Esta obra é extensa, profunda e, às vezes, minuciosa. O seu prefaciador, Nikita Talan, conhecedor da matéria, escreveu que estamos perante uma biografia romanceada, uma monografia monumental.

A leitura deste livro deixa claro que Antónia Pusich foi uma mulher invulgar; também não restam dúvidas de que Maria de Lurdes Caldas tem tido uma produção científica notável, estimulante e iluminante para a história luso-cabo-verdiana. Se em 2019, publicou Os Medina e Vasconcelos – História de uma Família, em três volumes; se em Novembro de 2022, brindou-nos com Antónia Pusich – Uma Mulher Invulgar, em Dezembro do mesmo ano, publicou uma outra notável obra, A Implantação da República em Cabo Verde – Um Abalo de Grande Magnitude, com a chancela da Livraria Pedro Cardoso, cuja venda na Praia está prevista para a segunda quinzena de Fevereiro de 2023.

----------------------------------------

:: O que se pede ::
Responda de acordo com o trecho selecionado:
(a) Como é que o prefaciador Nikita Talan classificou a obra?
(b) Em que ano saiu Os Medina e Vasconcelos – História de uma Família, e em quantos volumes?
(c) Com que chancela foi publicada A Implantação da República em Cabo Verde – Um Abalo de Grande Magnitude?
Baseie-se apenas no trecho selecionado.

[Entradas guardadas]
----------------------------------------

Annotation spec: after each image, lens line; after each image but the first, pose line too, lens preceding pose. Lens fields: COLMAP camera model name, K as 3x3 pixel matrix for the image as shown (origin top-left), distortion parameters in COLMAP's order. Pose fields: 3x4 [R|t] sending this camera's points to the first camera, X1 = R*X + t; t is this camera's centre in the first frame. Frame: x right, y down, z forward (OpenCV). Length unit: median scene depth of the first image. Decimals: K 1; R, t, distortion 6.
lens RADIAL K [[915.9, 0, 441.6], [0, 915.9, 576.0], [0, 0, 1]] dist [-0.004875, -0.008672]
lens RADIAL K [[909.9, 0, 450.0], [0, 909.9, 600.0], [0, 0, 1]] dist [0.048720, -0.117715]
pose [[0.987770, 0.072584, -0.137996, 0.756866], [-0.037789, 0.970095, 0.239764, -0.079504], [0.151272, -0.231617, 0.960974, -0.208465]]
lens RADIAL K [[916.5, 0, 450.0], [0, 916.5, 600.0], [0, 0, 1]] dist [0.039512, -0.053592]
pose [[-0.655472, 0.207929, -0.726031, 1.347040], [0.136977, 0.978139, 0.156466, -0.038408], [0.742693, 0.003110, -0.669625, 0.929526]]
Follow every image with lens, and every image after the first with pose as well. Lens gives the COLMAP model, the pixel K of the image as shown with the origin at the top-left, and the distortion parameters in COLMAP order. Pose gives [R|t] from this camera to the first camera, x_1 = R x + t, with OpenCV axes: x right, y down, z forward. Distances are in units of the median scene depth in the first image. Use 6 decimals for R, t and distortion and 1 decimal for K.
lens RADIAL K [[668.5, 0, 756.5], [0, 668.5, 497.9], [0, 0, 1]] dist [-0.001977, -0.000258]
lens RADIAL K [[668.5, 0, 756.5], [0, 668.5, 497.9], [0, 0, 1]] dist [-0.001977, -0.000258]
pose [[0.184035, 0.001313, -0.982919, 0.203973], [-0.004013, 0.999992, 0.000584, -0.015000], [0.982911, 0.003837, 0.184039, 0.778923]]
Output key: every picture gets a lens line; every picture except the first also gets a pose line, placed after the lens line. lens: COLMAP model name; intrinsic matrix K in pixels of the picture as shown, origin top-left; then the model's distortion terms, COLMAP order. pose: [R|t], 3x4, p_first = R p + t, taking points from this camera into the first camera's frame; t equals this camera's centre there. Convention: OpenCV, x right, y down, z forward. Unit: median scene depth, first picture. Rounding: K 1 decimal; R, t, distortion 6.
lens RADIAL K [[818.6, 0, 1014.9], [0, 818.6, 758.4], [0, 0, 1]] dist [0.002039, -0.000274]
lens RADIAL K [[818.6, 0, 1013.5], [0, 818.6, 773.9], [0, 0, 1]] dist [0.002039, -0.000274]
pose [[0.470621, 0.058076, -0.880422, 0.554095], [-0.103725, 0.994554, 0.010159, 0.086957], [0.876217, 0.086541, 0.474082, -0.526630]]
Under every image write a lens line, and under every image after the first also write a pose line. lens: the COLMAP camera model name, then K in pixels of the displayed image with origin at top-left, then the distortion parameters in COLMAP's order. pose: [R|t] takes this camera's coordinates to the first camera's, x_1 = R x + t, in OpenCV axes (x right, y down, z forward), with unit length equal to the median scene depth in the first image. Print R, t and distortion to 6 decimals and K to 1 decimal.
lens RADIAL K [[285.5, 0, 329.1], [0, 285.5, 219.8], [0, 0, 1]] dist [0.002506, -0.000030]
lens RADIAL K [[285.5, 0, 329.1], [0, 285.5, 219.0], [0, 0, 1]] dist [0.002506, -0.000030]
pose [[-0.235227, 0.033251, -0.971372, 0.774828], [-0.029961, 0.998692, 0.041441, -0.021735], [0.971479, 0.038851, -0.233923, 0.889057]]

----------------------------------------

:: Resposta ::
(a) Como uma biografia romanceada, uma monografia monumental.
(b) Em 2019, em três volumes.
(c) Com a chancela da Livraria Pedro Cardoso.